On 14 Feb 2011, at 18:46, Brent Meeker wrote:

On 2/14/2011 1:00 AM, Bruno Marchal wrote:


On 14 Feb 2011, at 07:13, Jason Resch wrote:



On Sun, Feb 13, 2011 at 10:46 AM, Brent Meeker <meeke...@dslextreme.com > wrote:
On 2/13/2011 5:21 AM, 1Z wrote:

On Feb 12, 3:18 am, Brent Meeker<meeke...@dslextreme.com>  wrote:


What do you think the chances are that any random object in
Plato's heaven, or any random Turing machine will support intelligent life?
1 in 10, 1 in 1000, 1 in a billion?

Zero.

Does that allow us to argue:

1) A universe selected from an uncountably infinite number of
possibilities has measure
0
2) Our universe exists so it has measure>0
3) Our universe is not selected from uncountably infinite
possibilities
4) MUH indicates any universe must be selected from uncountable
infinite possibilities (since all
of maths includes the real line, etc)
5) MUH is false.


Hmmm. I think we argue that objects in Plato's heaven and Turing machines are not the right kind of things to support life.


I am very puzzled by this statement.

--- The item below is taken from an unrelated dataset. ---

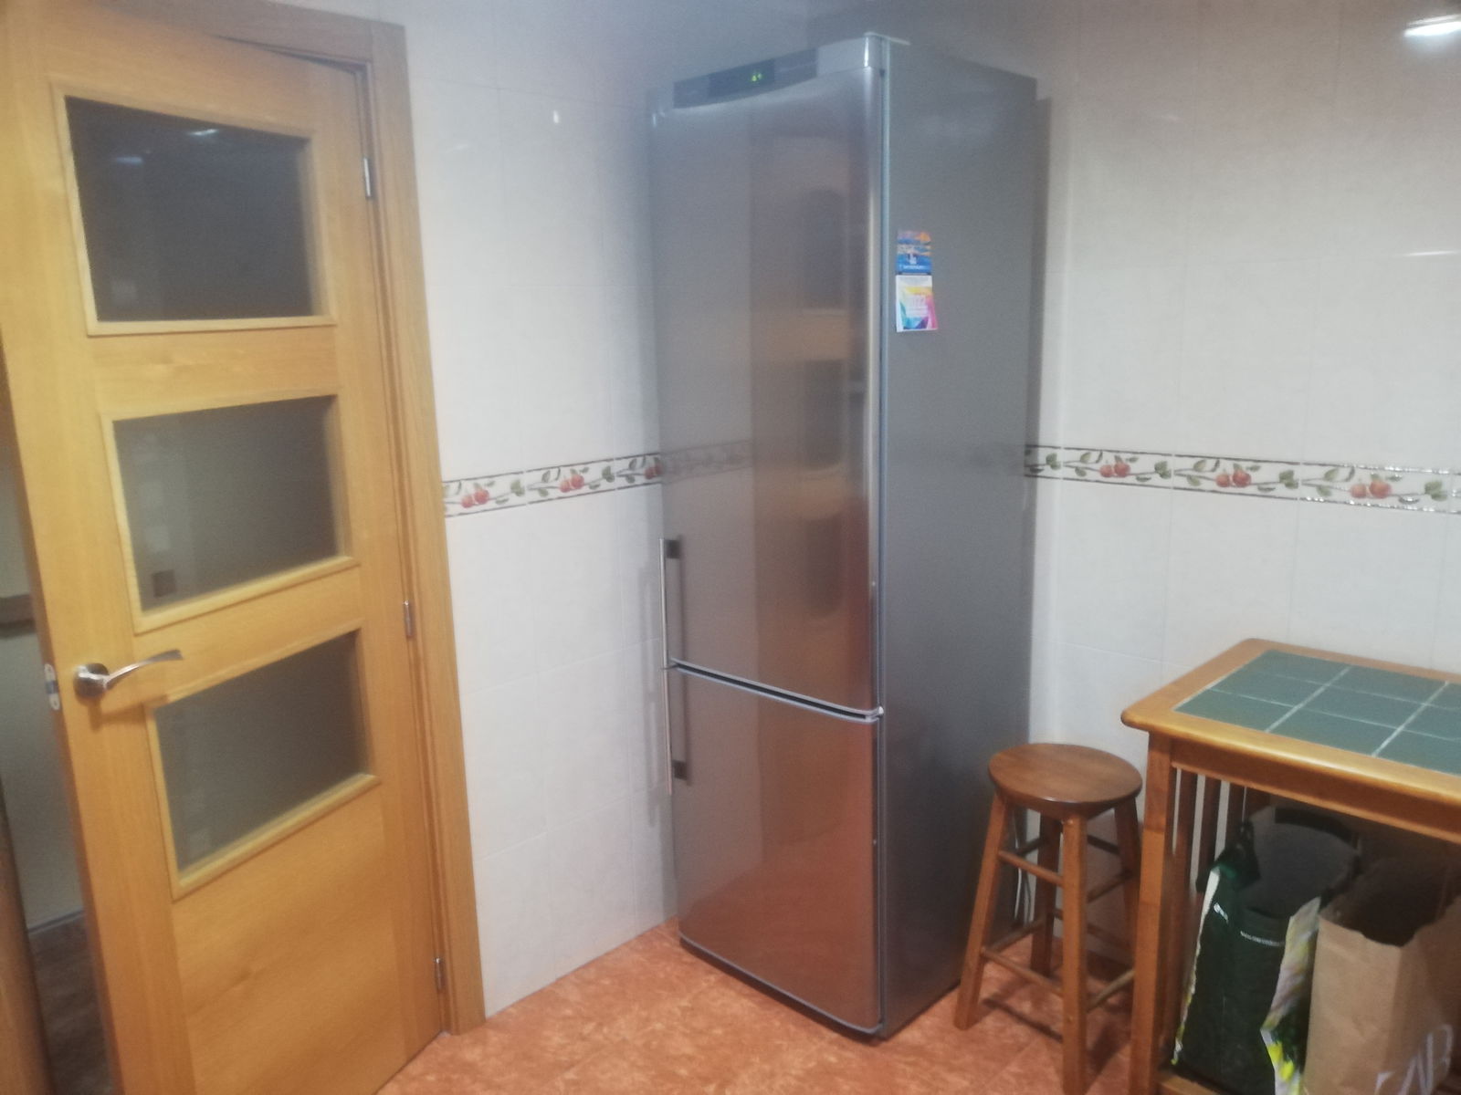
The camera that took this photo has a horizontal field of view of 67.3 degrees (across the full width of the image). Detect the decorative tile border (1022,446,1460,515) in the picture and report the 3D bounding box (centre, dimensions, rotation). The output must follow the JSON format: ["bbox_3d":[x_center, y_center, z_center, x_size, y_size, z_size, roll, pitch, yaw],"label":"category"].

You could help me understand by answering the following questions:

Why couldn't there be an accurate simulation of life on a Turing machine?

How can entities within a universe that exists in Plato's heaven distinguish it from a universe that does not?

That is a good argument which convinces many people, who actually ask "what is the MGA for?"

Here I can imagine what 1Z could answer to "How can entities within a universe that exists in Plato's heaven distinguish it from a universe that does not?". He assumes the existence of primary matter or of a primitively real physical universe,

It's equivocation to speak of entities existing in a domain that doesn't exist.

I agree.



If something like arithmetical universe exists, it exists in a very different sense of the word than material objects exist.

Arithmetical universe (model of arithmetic theories) already exist in a different sense than the existence of natural number. For the existence of natural numbers you don't need to postulate sets or 'universes'. In the comp physics, both person and matter exists in a quite different sense than numbers. All the different type of existence can be explained intuitively with the notion of persons views, or technically by the use of the modalities. "ExP(x)" means usually that there exist a number n such that it is the case that P(n), but the existence of matter will be described by a "quantized formula" of the type BD(ExBD(P(n)), or something like that. The intensional difference makes all the difference of the notion of "existence" rather transparent. All existence are build from the number existence, but none are equivalent to number existence which can be taken as the most primitive form of existence.



If there are entities in that universe that are aware of it (whatever that may mean) then they a perforce aware in a different sense.

Not necessarily. If their awareness is emulated by a computation, then such an awareness will not feel any difference if the computation is done by this or that type of reality, but the content of their consciousness, and the stability of the experience may depend on it in the long term. The indeterminacy of their first person experience depends on the set of all continuations available in the maximal "everything" structure. That is why we can test the mechanist hypothesis.






and will, by decision, attribute consciousness, only to the creature made off that primary matter,

No, there is no need to assume primary matter. One need only recognize that there is *this* universe which we are aware of and exist in and it is not the same as some other universe which may or may not exist in some different sense or another.

OK.




even if the consciousness relies in the computation implemented in that matter. So 1Z accepts the idea that arithmetical truth is full of zombies, like the "1Z" described in arithmetic through the arithmetical emulation of our galaxy (say). But that moves is made impossible by the MGA. To attach consciousness to matter, you have to introduce something non Turing emulable in that consciousness, or, like Jack Mallah did, attribute a physical activity to a piece of matter having no physical activity at all relevant with the computation.

But the idea of multiple worlds started with Everett whose interpretation of QM implies that there are no pieces of matter with no activity. The universe is defined by a wave function in a Hilbert space and pieces of matter are just certain projections.

OK. I don't see why this change anything in the paragraph you quoted.



But this prevent to say "yes" to the doctor *qua computatio*.

No it doesn't. Whatever the doctor uses to replace neurons in your head is also matter and also part of the universal wave function.

OK.





Do you (the reader of the list, not Jason) agree with the 323 principle? If the physical running of a computer entails some consciousness, and if that running does not use the register 323, does the same running of that computer with the "323 register" deleted, run the same consciousness, or not?

I'd say that's an empirical question.

Certainly not. There are no empirical test for consciousness, especially when it is restricted to one particular computation. We know already that the behavior or the report of the experience will not be different.



But in terms of answering the doctor we can say that leaving out register 323 very likely makes it a different computer.

Obviously. But that is the question. The question is: given that the computation c is the same with and without the register 323 (which is not used during c), if consciousness supervenes on c with register 323, does consciousness supervenes on c without register 323?